Prison-The Fundamental Change of my Life

Prison
The Fundamental Change of my Life

Other than focusing on all of the unjust treatment, the
dehumanization of people, and the constant negative environment that
totally consumes the everyday life of a prisoner in CDC, I choose to
take this time in my life to build or create something good for
myself and others who also choose to look beyond the bullshit. I
have been in the hole since December 12, 2005 and from that time on
I have made a conscious decision to change my life by taking an
honest look at my past and current behavior. I am taking complete
responsibility for my actions, both in and out of prison.
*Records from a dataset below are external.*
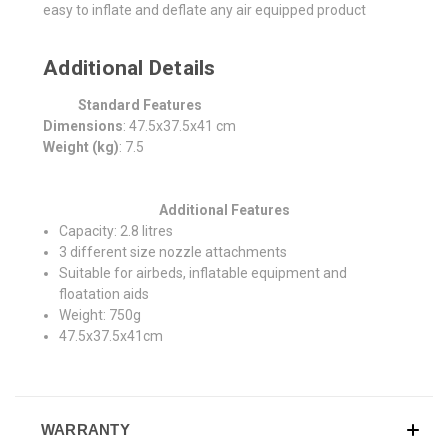
easy to inflate and deflate any air equipped product
Additional Details
Standard Features
Dimensions
: 47.5x37.5x41 cm
Weight (kg)
: 7.5
Additional Features
Capacity: 2.8 litres
3 different size nozzle attachments
Suitable for airbeds, inflatable equipment and
floatation aids
Weight: 750g
47.5x37.5x41cm
WARRANTY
Never in life have I been motivated to do "normal things" like
school and many other healthy things that young people do. I have
been defiant of pretty much everything since I was about eleven
years old. I have spent much of my time until July 26, 2005, doing
a wide variety of illegal activities, that I will not go into detail
about due to the reality that it doesn't matter. It is in the past
and I am moving forward. For all those miserable years, I was a
very dark and miserable person. From a young age, (too young) I
have had skeletons in my closet.

Since I have been incarcerated, I refuse to live like that any
longer. I have started to make positive changes. I started small
by implementing an exercise and stretching routine into my daily
schedule. Exercise is a big key to relieving stress. I have found
that a sound body equals a sound mind. After the physical exercise,
I switch to mental exercise. I stimulate my mind by doing a lot of
writing and even more studying. For the first time in my life, I
feel motivated and even eager to soak up the knowledge.

In the hole, resources are extremely limited. It is very helpful to
have someone on the outside to help with desired resources. In my
case, I am fortunate to have a wonderful Mom. I realize that not
everybody has the support I do and I do my best to share materials
and information with others.

Now that I am feeding the urge to conquer my lower life condition by
both physical and mental challenges, I can truly say that I am happy
with my current life position, despite my location. I feel that no
matter what they say to me or do to me, I refuse to let them have
control over my spirit. I encourage anyone reading this to take
complete control and responsibility for their lives no matter where
they are. Remember it is unacceptable to be in a place where you
are depressed. Remember to be true to yourself. Always.